**Work task 1:**
Answer these questions using the passage on electric vehicle charging load forecasting:
(a) What is the full name of the combined model abbreviated as CPO-VMD-BiLSTM?
(b) Which three factors are named as influencing EV charging patterns?
**Work task 2:**
For each statement, decide whether the passage on electric vehicle charging load forecasting supports it. Answer yes or no, and quote the words from the passage that settle it.
(a) The proposed model includes adaptive signal decomposition.
(b) Traditional prediction methods cope well with the high variability of EV charging patterns.
(c) Data-driven approaches no longer need gains in accuracy.
**Work task 3:** Pick up the passage on electric vehicle charging load forecasting after its final sentence, and continue it in the same style.

Introduction The rapid proliferation of electric vehicles (EVs) has significantly transformed the transportation sector, aligning with global efforts to achieve carbon neutrality. However, the high randomness and volatility of EV charging behavior pose challenges for power grid management, particularly in accurately predicting short-term charging loads at EV charging stations. In this study, I address this issue by developing a novel combined model, the Crested Porcupine Optimizer-Variational Mode Decomposition-Bidirectional Long Short-Term Memory (CPO-VMD-BiLSTM), to enhance the precision of short-term charging load forecasting. This model integrates multi-factor analysis, adaptive signal decomposition, and advanced neural network architecture to tackle the non-stationarity and complexity of EV charging load data.
Research Background and Significance EVs play a pivotal role in reducing greenhouse gas emissions and promoting energy sustainability. However, their uncoordinated charging can lead to severe fluctuations in grid load, necessitating reliable short-term load prediction for effective Vehicle-to-Grid (V2G) integration. Traditional prediction methods often struggle with the high variability of EV charging patterns, which are influenced by factors such as temperature, day type, and holidays. Data-driven approaches, particularly those leveraging deep learning, have shown promise, but improving their accuracy remains critical.

[Camera-frame cuboid estimates]
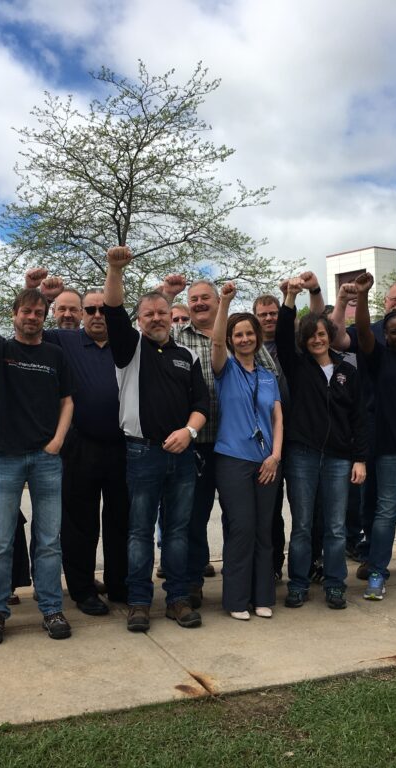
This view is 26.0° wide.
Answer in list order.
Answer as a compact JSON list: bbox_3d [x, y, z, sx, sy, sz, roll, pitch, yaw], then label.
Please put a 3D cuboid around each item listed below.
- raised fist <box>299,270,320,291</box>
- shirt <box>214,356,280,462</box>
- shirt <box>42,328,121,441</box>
[{"bbox_3d":[0.714,-0.663,5.500,0.115,0.110,0.100,-2,-1,7],"label":"raised fist"},{"bbox_3d":[0.272,0.135,4.720,0.380,0.590,0.260,-2,-1,-6],"label":"shirt"},{"bbox_3d":[-0.623,0.013,4.880,0.570,0.670,0.330,-2,-1,-14],"label":"shirt"}]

**Written reply 1:**
(a) Crested Porcupine Optimizer-Variational Mode Decomposition-Bidirectional Long Short-Term Memory
(b) Temperature, day type, and holidays

**Written reply 2:**
(a) Yes: "This model integrates multi-factor analysis, adaptive signal decomposition, and advanced neural network architecture"
(b) No: "Traditional prediction methods often struggle with the high variability of EV charging patterns"
(c) No: "improving their accuracy remains critical"

**Written reply 3:**
Literature Review Existing EV charging load prediction methods can be categorized into model-driven and data-driven approaches. Model-driven methods rely on physical models but face challenges due to the randomness of user behavior. Data-driven methods, including machine learning and deep learning techniques, have gained traction. For example, Long Short-Term Memory (LSTM) networks and their variants, such as Bidirectional LSTM (BiLSTM), have demonstrated effectiveness in time series prediction by capturing temporal dependencies. However, the non-stationary nature of raw charging load data limits the performance of single models.
Signal decomposition techniques like Variational Mode Decomposition (VMD) have been used to address non-stationarity by breaking down complex signals into simpler, stationary components. VMD outperforms traditional methods like Empirical Mode Decomposition (EMD) by avoiding endpoint effects and mode mixing. To further optimize VMD, metaheuristic algorithms such as Particle Swarm Optimization (PSO) and Grey Wolf Optimization (GWO) have been applied. In this study, I introduce the Crested Porcupine Optimizer (CPO), a novel metaheuristic inspired by the defensive behaviors of crested porcupines, to adaptively tune VMD parameters, enhancing decomposition efficiency.
Proposed Model: CPO-VMD-BiLSTM The CPO-VMD-BiLSTM model consists of three main components: multi-factor input selection, CPO-optimized VMD decomposition, and BiLSTM-based prediction.
1. Multi-factor Input Feature Matrix The model incorporates historical charging load data alongside three key influencing factors:
- Temperature: Collected from public meteorological datasets (e.g., NOAA).
- Day type: Categorized as weekdays, weekends, or holidays.
- Holidays: Binary indicator (0/1) for holiday periods.
These factors are combined with historical load data to form the input feature matrix, capturing both temporal and contextual dependencies in EV charging behavior .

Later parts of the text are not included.